| 06/03/2013 |
En Lorraine, 168 840 personnes sont à la recherche d’un emploi. Une étude a même montré qu’en un mois 2 610 personnes avaient déposé leur dossier à Pôle emploi. Des chiffres qui font pâlir toute la région.
La région n’exporte plus autant qu’avant. C’est dans ce contexte fragile que la crise a commencé à s’installer en Lorraine. - 1,4 % d’exportations de produits locaux depuis le début de l’année. Une baisse minime pour certains, une annonce peu encourageante pour d’autres. Moins de 2 milliards de biens sont aujourd’hui exportés. Avec les produits locaux dont l’exportation n’est plus si florissante, les embauches sont alors plus rares d’où des chiffres alarmants.
La jeunesse plus fragilisée
Les chômeurs de longue durée, mais aussi les jeunes actifs sont fortement touchés par cette crise de l’embauche. Plus de 11,5 % de hausse pour les demandeurs d’emploi de moins de 25 ans tandis que la moyenne française a augmenté de 9,9 %. Une hausse considérable pour la région. Le nombre de chômeurs depuis une longue durée a aussi établi un record. Près de 17,4 % d’inscrits à Pôle emploi depuis plus d’un an, en plus, vis-à-vis de l’année précédente en Lorraine, la France n’en compte que 13,9 %.
Grâce à ses multiples frontières, la Lorraine a fait figure pendant longtemps d’el-dorado pour l’emploi. Le Luxembourg embauchait près de 3 440 transfrontaliers chaque année depuis 1997. Depuis la crise, ce chiffre a été réduit à 1 129 postes. Une véritable hécatombe pour les demandeurs d’emploi, les postes transfrontaliers sont généralement le dernier échappatoire pour ces derniers. Pourtant des forums pour l’emploi se multiplient comme Moovijob (15 Mars, Luxembourg), des résultats sont attendus.
ZOOM. L’intérim souffre en Lorraine à cause de l’industrie

Photo : DR
Comment expliquez-vous une telle baisse ?
Aujourd’hui et surtout depuis 2009, nous connaissons un fort taux de baisse des recrutements au niveau de l’intérim. Le secteur connait des difficultés principalement dans le secteur de l’industrie. La Lorraine étant une région très industrielle, si ce secteur d’activités est fragilisé, les embauches mais aussi, et d’autant plus les intérimaires seront durement touchés. Les suppressions de postes ont été nombreuses. Cela a créé un véritable arrêt de l’intérim. Le gel des embauches influe sur le recrutement des intérimaires puisque les patrons préfèrent généralement titulariser les gens plutôt que d’employer de nombreux intérimaires.
Comment cela se traduit pour votre agence ?

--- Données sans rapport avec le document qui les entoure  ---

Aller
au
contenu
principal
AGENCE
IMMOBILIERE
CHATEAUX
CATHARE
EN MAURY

L’industrie ayant beaucoup souffert ces derniers temps, il y a eu une reprise de la baisse des recrutements pour l’année 2012-2013. Il y a beaucoup plus d’inscrits mais moins de demandes des entreprises. C’est un problème d’offres et de demandes. Les demandes sont bien trop nombreuses de la part d’intérimaires potentiels, alors que le nombre d’offres de la part des sociétés s’est amoindri au fil des mois.

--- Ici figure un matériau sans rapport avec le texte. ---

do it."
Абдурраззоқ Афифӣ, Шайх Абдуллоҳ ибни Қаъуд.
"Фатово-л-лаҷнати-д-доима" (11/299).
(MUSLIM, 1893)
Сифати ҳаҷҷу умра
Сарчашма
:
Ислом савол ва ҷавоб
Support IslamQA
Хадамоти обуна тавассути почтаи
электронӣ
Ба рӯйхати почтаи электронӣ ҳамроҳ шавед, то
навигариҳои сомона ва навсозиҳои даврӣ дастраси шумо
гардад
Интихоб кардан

Depuis quand avez-vous remarqué cette baisse ?
Essentiellement depuis début 2012. Nous avons noté une reprise de la baisse que l’on connaissait déjà depuis 2009. Cette baisse était en train de stagner. Mais les événements de cette année étaient tels qu’ils ont recommencé à faire baisser le taux un peu plus. Florange a marqué les esprits, mais c’est tout le milieu de l’Industrie et de la Métallurgie qui est en crise. Cela a forcément des impacts sur la région en elle-même, mais aussi sur les embauches qu’il s’agisse d’intérim ou non.

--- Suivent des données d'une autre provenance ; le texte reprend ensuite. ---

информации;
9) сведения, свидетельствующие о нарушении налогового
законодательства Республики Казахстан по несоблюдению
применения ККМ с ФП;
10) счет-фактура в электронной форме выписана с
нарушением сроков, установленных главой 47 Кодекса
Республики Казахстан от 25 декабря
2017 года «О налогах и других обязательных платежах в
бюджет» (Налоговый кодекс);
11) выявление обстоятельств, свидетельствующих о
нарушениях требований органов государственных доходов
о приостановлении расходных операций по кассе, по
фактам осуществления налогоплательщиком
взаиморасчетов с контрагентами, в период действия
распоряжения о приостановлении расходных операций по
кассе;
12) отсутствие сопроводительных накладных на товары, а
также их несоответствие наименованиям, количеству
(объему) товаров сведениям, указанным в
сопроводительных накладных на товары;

Est-ce possible d’y remédier ?
Oui, le cas des intérimaires n’est pas perdu. Quand les embauches de titulaires auront repris, celles des intérimaires reprendront. Mais pas avant. Nous restons tout de même confiants. Nous avons l’impression que le plus sombre de la crise est derrière nous. Nous espérons que ces prochains mois seront décisifs pour l’embauche de nos intérimaires.